VISIR: Visual and Semantic Image Label Refinement

September 02, 2019 · Declared Dead · 🏛 Web Search and Data Mining

"No code URL or promise found in abstract"

Evidence collected by the PWNC Scanner

Authors Sreyasi Nag Chowdhury, Niket Tandon, Hakan Ferhatosmanoglu, Gerhard Weikum arXiv ID 1909.00741 Category cs.MM: Multimedia Cross-listed cs.CV, cs.IR Citations 14 Venue Web Search and Data Mining Last Checked 3 months ago

Abstract

The social media explosion has populated the Internet with a wealth of images. There are two existing paradigms for image retrieval: 1) content-based image retrieval (CBIR), which has traditionally used visual features for similarity search (e.g., SIFT features), and 2) tag-based image retrieval (TBIR), which has relied on user tagging (e.g., Flickr tags).

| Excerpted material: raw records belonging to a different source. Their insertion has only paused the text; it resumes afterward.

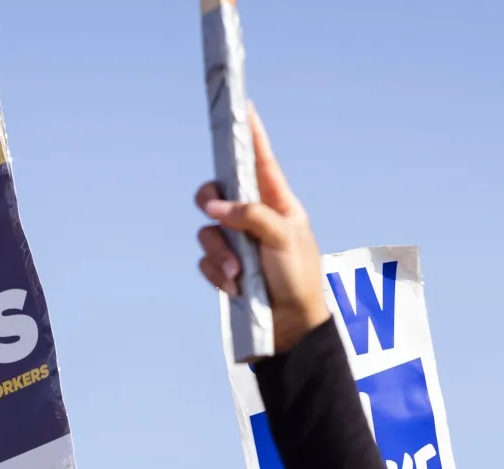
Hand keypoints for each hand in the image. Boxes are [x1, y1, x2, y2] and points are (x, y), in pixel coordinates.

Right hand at [194, 107, 329, 354]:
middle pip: (217, 190)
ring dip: (218, 252)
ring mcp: (236, 243)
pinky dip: (216, 274)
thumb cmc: (298, 278)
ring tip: (237, 274)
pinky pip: (205, 261)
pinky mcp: (225, 269)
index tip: (241, 106)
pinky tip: (235, 287)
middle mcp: (252, 217)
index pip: (260, 158)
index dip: (250, 133)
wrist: (291, 327)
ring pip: (207, 230)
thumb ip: (250, 215)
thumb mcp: (283, 238)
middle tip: (213, 210)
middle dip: (211, 201)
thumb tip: (212, 207)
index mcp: (276, 201)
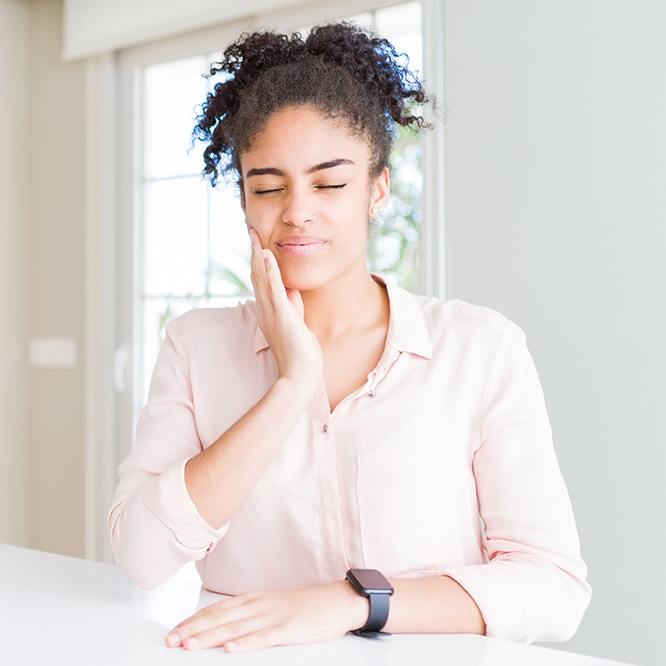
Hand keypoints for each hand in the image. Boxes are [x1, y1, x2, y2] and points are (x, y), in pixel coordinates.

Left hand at [163, 581, 368, 653]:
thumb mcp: (271, 605)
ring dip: (210, 638)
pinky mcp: (288, 629)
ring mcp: (272, 616)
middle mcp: (258, 605)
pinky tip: (230, 650)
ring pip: (235, 628)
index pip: (215, 610)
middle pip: (220, 618)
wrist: (336, 601)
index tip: (173, 630)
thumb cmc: (303, 606)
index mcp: (253, 599)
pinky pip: (263, 638)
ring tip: (189, 646)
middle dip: (193, 630)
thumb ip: (248, 614)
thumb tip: (222, 627)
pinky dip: (245, 644)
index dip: (193, 620)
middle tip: (170, 641)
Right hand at [248, 226, 323, 386]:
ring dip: (258, 255)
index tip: (258, 244)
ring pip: (261, 278)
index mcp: (268, 313)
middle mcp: (265, 310)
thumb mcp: (297, 324)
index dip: (258, 262)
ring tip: (255, 235)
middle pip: (256, 275)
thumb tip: (294, 291)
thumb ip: (295, 307)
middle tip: (251, 231)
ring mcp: (271, 312)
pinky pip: (274, 288)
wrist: (300, 375)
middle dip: (254, 252)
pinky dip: (270, 270)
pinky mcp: (281, 314)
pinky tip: (267, 254)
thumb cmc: (301, 355)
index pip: (260, 283)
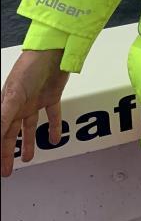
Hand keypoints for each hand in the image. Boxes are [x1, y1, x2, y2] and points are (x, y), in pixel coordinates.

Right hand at [1, 50, 69, 176]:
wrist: (54, 51)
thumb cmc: (30, 66)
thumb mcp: (14, 95)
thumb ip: (3, 117)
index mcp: (7, 104)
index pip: (0, 133)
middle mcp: (20, 104)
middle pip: (12, 134)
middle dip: (8, 152)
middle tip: (6, 169)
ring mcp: (35, 101)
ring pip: (30, 127)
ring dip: (29, 143)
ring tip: (28, 158)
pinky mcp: (51, 96)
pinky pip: (52, 116)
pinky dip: (54, 128)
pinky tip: (55, 139)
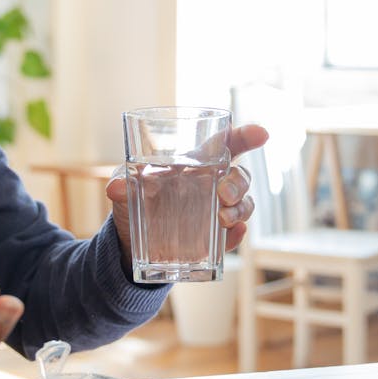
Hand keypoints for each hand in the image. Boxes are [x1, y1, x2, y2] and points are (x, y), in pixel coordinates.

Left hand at [106, 123, 269, 256]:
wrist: (130, 244)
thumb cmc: (133, 202)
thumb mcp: (125, 190)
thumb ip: (122, 184)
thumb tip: (116, 187)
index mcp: (196, 164)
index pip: (227, 144)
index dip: (246, 136)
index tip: (261, 134)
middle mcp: (213, 185)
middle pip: (241, 176)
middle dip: (239, 183)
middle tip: (223, 195)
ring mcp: (217, 212)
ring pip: (245, 205)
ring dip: (240, 210)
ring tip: (223, 219)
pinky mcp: (216, 240)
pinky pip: (235, 236)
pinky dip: (237, 236)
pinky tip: (231, 235)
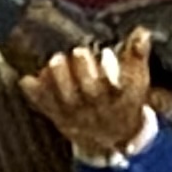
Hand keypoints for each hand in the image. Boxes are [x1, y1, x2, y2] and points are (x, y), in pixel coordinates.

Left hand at [19, 29, 158, 162]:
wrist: (111, 139)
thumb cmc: (123, 103)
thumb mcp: (136, 82)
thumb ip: (137, 55)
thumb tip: (142, 32)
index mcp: (114, 96)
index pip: (111, 84)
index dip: (106, 68)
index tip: (103, 53)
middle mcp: (92, 106)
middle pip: (85, 89)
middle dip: (79, 68)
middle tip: (76, 53)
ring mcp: (72, 112)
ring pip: (60, 97)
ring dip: (54, 77)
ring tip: (53, 63)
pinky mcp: (55, 115)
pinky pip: (40, 103)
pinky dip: (32, 91)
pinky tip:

CBIR now gains semantic expressiveness by advances in deep-learning-based detection of visual labels. TBIR benefits from query-and-click logs to automatically infer more informative labels. However, learning-based tagging still yields noisy labels and is restricted to concrete objects, missing out on generalizations and abstractions. Click-based tagging is limited to terms that appear in the textual context of an image or in queries that lead to a click. This paper addresses the above limitations by semantically refining and expanding the labels suggested by learning-based object detection. We consider the semantic coherence between the labels for different objects, leverage lexical and commonsense knowledge, and cast the label assignment into a constrained optimization problem solved by an integer linear program. Experiments show that our method, called VISIR, improves the quality of the state-of-the-art visual labeling tools like LSDA and YOLO.